Runtime State Backends

dpone can store runtime state outside the default BigQuery backend.

Supported OSS state backends:

  • mssql: XMin checkpoints and run-state rows in SQL Server.
  • postgres: XMin checkpoints and run-state rows in PostgreSQL.

MSSQL state

state:
  type: mssql
  connection_id: mssql_dwh
  connection_type: vault
  table: {schema: etl_state, name: etl_xmin_state}

If state.connection_id is omitted and the sink is MSSQL, the runtime can reuse the sink connection.

PostgreSQL state

PostgreSQL-backed state is useful for local OSS deployments or for teams that want metadata close to a Postgres source.

state:
  type: postgres
  connection_id: postgres_meta
  connection_type: vault
  table: {schema: etl_state, name: etl_xmin_state}

Developer API:

from dpone.runtime.state.postgres import PostgresRunStateStorage, PostgresXMinStateStorage

xmin_state = PostgresXMinStateStorage(connector, schema="etl_state", table="etl_xmin_state")
run_state = PostgresRunStateStorage(connector, schema="etl_state", table="etl_run_state")

Both backends expose the same methods used by the runtime:

  • save_state(source_schema, source_table, xmin_state)
  • load_state(source_schema, source_table)
  • delete_state(source_schema, source_table)
  • save_run_state(run_state)
  • update_run_state(run_state)
  • get_run_state(dag_id, execution_date)
  • get_run_states_by_dag(dag_id, execution_date=None, limit=100)
  • delete_old_states(days_to_keep=30)

Postgres XMin state runbook

The detailed XMin guide lives in Postgres XMin.

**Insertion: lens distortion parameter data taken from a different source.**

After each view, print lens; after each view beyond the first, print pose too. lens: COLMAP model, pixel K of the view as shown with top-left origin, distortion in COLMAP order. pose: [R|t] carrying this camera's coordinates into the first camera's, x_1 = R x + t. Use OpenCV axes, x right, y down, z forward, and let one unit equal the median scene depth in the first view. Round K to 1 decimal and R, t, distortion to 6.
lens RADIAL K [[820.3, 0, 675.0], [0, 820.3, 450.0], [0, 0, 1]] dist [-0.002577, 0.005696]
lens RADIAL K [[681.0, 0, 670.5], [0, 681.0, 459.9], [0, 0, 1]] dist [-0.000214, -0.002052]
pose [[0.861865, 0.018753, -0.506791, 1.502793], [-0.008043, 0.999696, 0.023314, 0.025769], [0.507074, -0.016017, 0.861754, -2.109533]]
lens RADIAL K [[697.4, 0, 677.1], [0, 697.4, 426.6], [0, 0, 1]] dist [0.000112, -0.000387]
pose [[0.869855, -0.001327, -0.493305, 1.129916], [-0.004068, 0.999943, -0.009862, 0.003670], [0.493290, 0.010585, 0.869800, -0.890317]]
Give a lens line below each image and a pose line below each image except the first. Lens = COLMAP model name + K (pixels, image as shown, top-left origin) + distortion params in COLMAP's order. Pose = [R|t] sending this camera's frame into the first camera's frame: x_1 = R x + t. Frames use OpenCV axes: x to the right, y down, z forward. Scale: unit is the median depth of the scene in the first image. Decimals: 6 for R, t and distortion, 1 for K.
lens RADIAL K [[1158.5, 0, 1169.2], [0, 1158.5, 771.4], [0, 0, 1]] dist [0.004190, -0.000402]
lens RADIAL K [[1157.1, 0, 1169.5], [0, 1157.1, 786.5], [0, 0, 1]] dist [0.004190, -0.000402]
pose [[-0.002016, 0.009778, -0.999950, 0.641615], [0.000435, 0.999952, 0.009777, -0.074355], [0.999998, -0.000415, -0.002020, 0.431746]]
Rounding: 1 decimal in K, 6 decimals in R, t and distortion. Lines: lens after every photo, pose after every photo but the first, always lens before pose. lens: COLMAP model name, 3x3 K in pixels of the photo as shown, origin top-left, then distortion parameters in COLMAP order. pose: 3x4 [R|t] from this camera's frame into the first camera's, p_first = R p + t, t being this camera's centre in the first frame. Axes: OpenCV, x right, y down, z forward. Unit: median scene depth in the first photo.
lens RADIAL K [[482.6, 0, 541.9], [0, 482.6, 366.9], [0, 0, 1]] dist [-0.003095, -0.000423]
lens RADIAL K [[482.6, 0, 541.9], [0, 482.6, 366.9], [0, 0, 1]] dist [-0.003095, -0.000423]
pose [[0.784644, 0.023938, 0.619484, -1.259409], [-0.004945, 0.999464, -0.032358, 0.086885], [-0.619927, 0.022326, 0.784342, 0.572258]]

Use it when a Postgres source does not have an application-level updated_at or numeric cursor and you want dpone to persist transaction-ID checkpoints in BigQuery, Postgres, or MSSQL state storage.

The short rule is: set source.options.incremental_strategy: xmin explicitly, or omit source.options.incremental_column in legacy manifests, to use XMin for Postgres incremental extraction. Configure state.type explicitly when the checkpoint must live outside the default BigQuery state backend.